= EATPUT =

The EATPUT model is a model for analyzing an information system designed by Anthony Debons of
the University of Pittsburgh's School of Information Science in 1961. It has been widely used in the fields of information systems and information science, in a variety of areas. One example is the use of the model in the design of information systems to serve remote islands.

The EATPUT model is so called because of the six fundamental components, which taken together form the acronym EATPUT.

== Event ==

The Event Phase details occurrences relevant to the information system and their representation to the information system. Representation to the system could take many forms such as sound or digitally coded data, depending on the information system. For example, a weather predicting machine's event could be an increase in humidity, represented to the system as directly as an increase in water vapor in the air.

== Acquisition ==
The Acquisition Phase is the sensor of an information system. The Acquisition Phase is where the system captures its data pertaining to the Event Phase.

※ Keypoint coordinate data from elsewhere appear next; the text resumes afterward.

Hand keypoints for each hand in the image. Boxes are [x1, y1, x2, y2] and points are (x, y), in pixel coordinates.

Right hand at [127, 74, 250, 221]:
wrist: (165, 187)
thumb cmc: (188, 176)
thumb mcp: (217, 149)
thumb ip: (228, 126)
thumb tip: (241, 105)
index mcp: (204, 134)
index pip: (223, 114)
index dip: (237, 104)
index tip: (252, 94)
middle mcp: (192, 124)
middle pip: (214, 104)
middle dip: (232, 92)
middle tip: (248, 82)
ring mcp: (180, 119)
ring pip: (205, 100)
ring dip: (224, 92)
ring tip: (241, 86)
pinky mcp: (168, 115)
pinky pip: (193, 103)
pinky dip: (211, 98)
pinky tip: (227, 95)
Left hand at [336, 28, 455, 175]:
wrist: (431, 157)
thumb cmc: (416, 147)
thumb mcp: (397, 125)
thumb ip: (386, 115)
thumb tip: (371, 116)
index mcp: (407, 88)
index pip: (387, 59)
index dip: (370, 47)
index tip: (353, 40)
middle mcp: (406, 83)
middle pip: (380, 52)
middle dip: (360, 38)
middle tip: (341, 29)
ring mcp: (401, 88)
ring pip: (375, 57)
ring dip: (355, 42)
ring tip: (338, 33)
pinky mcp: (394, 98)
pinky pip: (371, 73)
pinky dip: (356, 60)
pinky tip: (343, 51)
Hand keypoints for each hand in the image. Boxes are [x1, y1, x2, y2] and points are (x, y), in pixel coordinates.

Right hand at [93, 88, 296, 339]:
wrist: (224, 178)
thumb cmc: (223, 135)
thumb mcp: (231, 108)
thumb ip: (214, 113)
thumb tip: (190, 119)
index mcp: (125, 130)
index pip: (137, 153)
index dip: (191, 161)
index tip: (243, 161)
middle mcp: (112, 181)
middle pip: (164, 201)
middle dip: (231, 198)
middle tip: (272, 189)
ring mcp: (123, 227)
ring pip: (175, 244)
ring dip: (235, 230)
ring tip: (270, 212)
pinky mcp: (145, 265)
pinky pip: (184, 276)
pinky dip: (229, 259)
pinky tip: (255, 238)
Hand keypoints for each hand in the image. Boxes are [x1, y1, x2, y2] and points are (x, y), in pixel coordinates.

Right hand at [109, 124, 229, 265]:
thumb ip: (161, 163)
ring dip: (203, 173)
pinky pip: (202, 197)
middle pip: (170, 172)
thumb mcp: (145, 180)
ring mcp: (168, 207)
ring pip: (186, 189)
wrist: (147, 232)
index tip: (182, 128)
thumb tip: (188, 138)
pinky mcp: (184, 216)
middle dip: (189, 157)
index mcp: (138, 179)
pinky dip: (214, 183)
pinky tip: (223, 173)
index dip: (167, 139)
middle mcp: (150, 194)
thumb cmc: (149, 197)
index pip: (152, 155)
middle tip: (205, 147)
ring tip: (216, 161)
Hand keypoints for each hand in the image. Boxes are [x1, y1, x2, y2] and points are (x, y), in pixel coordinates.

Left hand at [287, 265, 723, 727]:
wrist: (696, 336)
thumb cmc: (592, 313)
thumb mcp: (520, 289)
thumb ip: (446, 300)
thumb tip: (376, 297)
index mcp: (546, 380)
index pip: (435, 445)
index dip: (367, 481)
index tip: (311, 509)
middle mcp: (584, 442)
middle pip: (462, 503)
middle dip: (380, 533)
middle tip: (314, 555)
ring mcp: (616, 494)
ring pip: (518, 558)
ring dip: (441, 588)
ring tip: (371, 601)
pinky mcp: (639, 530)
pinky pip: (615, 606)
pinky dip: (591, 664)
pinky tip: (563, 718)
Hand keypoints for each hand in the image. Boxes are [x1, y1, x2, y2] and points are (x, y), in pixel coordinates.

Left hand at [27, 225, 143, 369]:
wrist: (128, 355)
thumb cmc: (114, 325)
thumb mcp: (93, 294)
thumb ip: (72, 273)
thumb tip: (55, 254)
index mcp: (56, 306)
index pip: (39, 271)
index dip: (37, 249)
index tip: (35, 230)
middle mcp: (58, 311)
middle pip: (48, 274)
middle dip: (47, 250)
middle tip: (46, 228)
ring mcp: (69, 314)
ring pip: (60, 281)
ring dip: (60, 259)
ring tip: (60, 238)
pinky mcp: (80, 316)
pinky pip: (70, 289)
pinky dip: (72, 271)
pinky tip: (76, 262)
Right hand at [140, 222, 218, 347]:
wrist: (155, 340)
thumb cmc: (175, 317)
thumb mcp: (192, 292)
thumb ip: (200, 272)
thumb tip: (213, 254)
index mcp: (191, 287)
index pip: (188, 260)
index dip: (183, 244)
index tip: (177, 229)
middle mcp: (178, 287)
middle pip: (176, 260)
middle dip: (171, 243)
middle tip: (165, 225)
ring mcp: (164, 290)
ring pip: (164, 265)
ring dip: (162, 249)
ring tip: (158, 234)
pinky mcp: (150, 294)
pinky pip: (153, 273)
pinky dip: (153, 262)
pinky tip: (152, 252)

Continuing with the example of a weather predicting machine, the increase in water vapor in the air is detected by an instrument on the device.

== Transmission ==
Transmission actually occurs between each phase, but its most important (and most aesthetically pleasing to the acronym EATPUT) occurrence is the one between the Acquisition and Processing phases. Transmission is a fairly straightforward concept; it is how the different components and phases of an information system communicate with each other. Continuing with the weather predicting machine example again, the water vapor sensors might code the information digitally (this process itself would require yet another information system) and send it to the next phase.

== Processing ==
Processing is where the data is ordered, stored, retrieved, and operated on appropriately in order to form knowledge. The amount of humidity can be compared to past years and general meteorological principles in order to analyze the event of higher or lower humidity and translate it to something more useful (e.g. "the humidity is 60%).

== Utilization ==
The Utilization Phase of the system evaluates and interprets the Processing Phase's result. 60% humidity might mean that the chance of a thunderstorm is higher.

== Transfer ==
The Transfer Phase is the action component of the system, the implementation of the knowledge the other phases have generated. Perhaps the weather predicting machine, as it becomes more and more certain a severe thunderstorm is likely, will notify a human that can declare an appropriate storm warning or use the information for the television weather forecast.